Nous aurions tort de prendre ces déclarations comme des phénomènes anodins. En France c’est l’hebdomadaire Marianne que l’on ne peut en aucun cas qualifier de militariste, qui avait dénoncé l’humiliation faite aux militaires français il y a quelques semaines, puisque lors d’une visite du Président François Hollande dans un régiment, tous les percuteurs des armes avaient été retirés sur ordre de l’Elysée. Le message envoyé était on ne peut plus clair. Le Président n’a pas confiance dans ses militaires. Et c’est bien de cette façon-là qu’ont réagi nos soldats.
En termes économiques, oui la défense a un coût. Oui l’indépendance (relative) de notre pays a un prix. Alors en période de disette budgétaire, il est facile et tentant de réduire le budget des armées, qui se doit de rester la grande muette, se taire, le tout sans syndicat ni droit de grève alors que les régimes spéciaux pullulent dans notre pays et que la gauche ne semble absolument pas vouloir s’y attaquer. Clientélisme quand tu nous tiens.

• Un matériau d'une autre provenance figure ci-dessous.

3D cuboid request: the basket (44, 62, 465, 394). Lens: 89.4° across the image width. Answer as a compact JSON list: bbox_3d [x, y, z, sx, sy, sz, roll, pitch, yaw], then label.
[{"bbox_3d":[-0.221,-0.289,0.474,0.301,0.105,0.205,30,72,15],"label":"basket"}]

Justement, à propos des régimes spéciaux cela nous mène aux retraites.
Retraites : les Français refusent tout effort supplémentaire !

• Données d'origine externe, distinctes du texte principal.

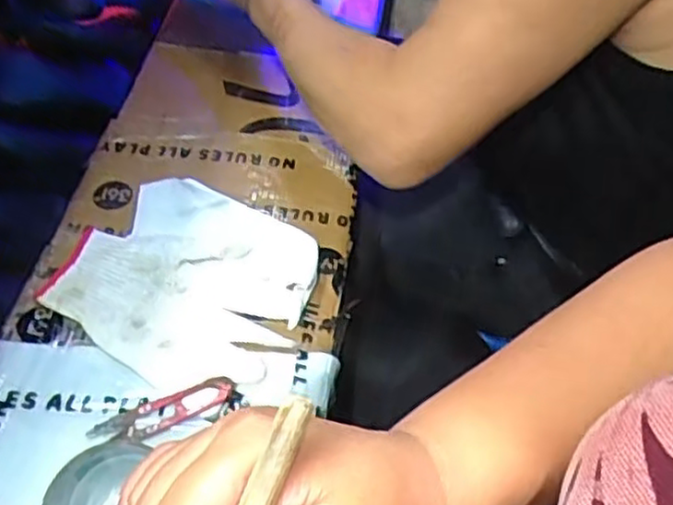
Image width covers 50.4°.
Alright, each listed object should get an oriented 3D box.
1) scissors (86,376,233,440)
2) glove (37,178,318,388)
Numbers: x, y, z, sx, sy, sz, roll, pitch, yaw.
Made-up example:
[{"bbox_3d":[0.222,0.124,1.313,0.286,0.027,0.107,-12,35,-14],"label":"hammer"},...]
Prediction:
[{"bbox_3d":[-0.123,0.112,0.505,0.101,0.008,0.024,-17,55,-17],"label":"scissors"},{"bbox_3d":[-0.118,0.022,0.568,0.179,0.028,0.159,21,54,12],"label":"glove"}]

C’est le titre d’un article de Challenge suite à un sondage réalisé pour Sud Ouest : une grande majorité de Français se dit hostile aussi bien à un allongement de la durée de cotisation qu’à la retraite à 62 ans. 60 % des personnes interrogées refusent tout nouveau recul de l’âge de départ au-delà de 62 ans, 57 % ne sont pas favorables à un allongement de la durée de cotisation au-delà des 42 annuités et 52 % sont opposés à l’augmentation des cotisations retraites payées par les employeurs et les salariés.
Ce qui est très drôle dans ce sondage c’est que 58 % des plus de 65 ans (déjà à la retraite et dans les meilleures conditions) sont favorables à un recul de l’âge de départ à la retraite au-delà de 62 ans. En clair, faites ce que je dis mais surtout pas ce que je fais… et puis pour payer MA retraite, il faut bien que les AUTRES travaillent plus longtemps.
Sur le sujet de la retraite, le clivage politique reste très important puisque 56 % des sympathisants de droite sont majoritairement favorables au recul de l’âge de départ à la retraite contre 32 % parmi les proches du PS. Là aussi en clair, 68 % des gens de gauche sont contre une nouvelle réforme des retraites, ce qui va compliquer grandement la tâche de notre gouvernement socialiste.